» ASSIGNMENT A: Reproduce word for word the part of the passage on sequencing coverage, starting with "To validate the" and going on through "get the P-value.".
» ASSIGNMENT B: Write what comes next in the passage on sequencing coverage, picking up right after its final sentence.

» EXCERPT TO READ:
In summary, we assessed major NGS analysis tools for sequencing mapping and SNP calling and found that Bowtie is the best tool for mapping and MAQ the test tool for SNP calling. Furthermore, we found that CpG rich regions, such as promoter and 5′UTR, where regulatory elements are usually located, are poorly covered by the NGS platforms. This discovery raises the concerns for NGS technology, particularly when regulatory elements are the focused study regions. NGS experiments for studying these regions should have higher sequencing depth than the normal genomic region.

Methods

Reads extraction

The sequences all in fastq (csfastq for SOLiD) format were extracted from the database of genotype and phenotype (dbGap) in NCBI by sequence read archive (SRA) toolkit. They were then mapped to the human reference genome [NCBI build 36.3] through assigned aligners. The real data was not filtered or modified (besides trimming) from what they originally appeared in SRA.

Coverage comparison for genomic regions

5′utr, 3′utr and gene regions were directly retrieved from refGene table in RefSeq genes track for hg18 through UCSC genome browser. Promoter regions were defined as starting at 5kb upstream of the transcriptional start site, ending at the terminate coordinate of the gene. CpG islands regions were retrieved from cpgIsland table in CpG Islands track for hg18 through UCSC genome browser. The repetitive elements were downloaded from the RepMask 3.2.7 track in UCSC genome browser. Genome background regions were simulated by randomly picking 10000 windows with 1kb length each from hg18 human genome. Each original genomic region entry was in browser extensible data (BED) format. Then we filtered the redundant entry and merged the overlapped entries together for each genomic feature. For each entry, we computed the coverage percentage from the merged NGS alignment files. Then we figured out the average coverage for each genomic feature.

To validate the significance of difference between coverage of different genomic features, firstly we did 1000 times bootstrap to get 1000 sets of coverage entries of each genomic feature (each time with 80% volume of total entry number in the feature category). Then we did two-sided t-test for comparison between two features to get the P-value.

» RAW DATA:

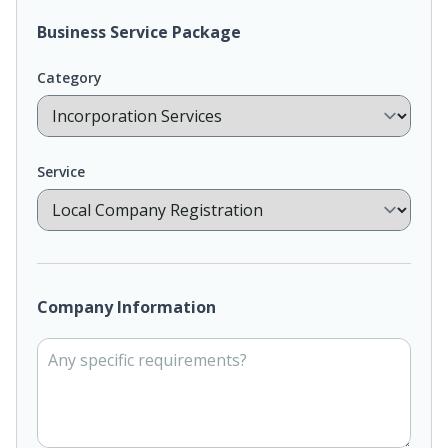
Business Service Package
Category
Service
Company Information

» ANSWER A:
To validate the significance of difference between coverage of different genomic features, firstly we did 1000 times bootstrap to get 1000 sets of coverage entries of each genomic feature (each time with 80% volume of total entry number in the feature category). Then we did two-sided t-test for comparison between two features to get the P-value.

» ANSWER B:
Performance test for the SNP-caller

For SOAPsnp and MAQ, we assigned the Phred-scaled likelihood that the genotype is identical to the reference, which is also called ‘SNP quality’, as predictor and assigned the 1 and 2 genotype in Affymetrix array as SNP case and 0 in genotype as SNP control for the response. We also did the 0 to 2 and 2 to 0 conversion when the minor allele is the reference allele, before ROC display and AUC calculation. SNVmix outputs 3 possibilities, homozygous to reference, heterozygous genotype and homozygous to the non-reference, we added the latter two (AB and BB) together to get the ‘SNP possibility’ as predicator and also assigned the 1 and 2 genotype in Affymetrix array as case and 0 in genotype as control for the response. To provide statistical significance for the comparison between different classifiers, firstly we found the genomic location which is both covered by SNP array and the NGS alignment method (total 583891 in Figure 3), then we did bootstrap 1000 times to get 1000 AUC values for each classifier (each time with 80% volume), lastly we did two sided t-test to get the p-value. To compare the performance of classifier in different regions (the regions for each feature were defined as above), we do the similar: firstly we found those coordinates which located in certain features and both covered by array and NGS alignment, then for each feature, we did bootstrap to get 1000 AUC values from the method, lastly we did the same two sided t-test to compare different features to get the p-value.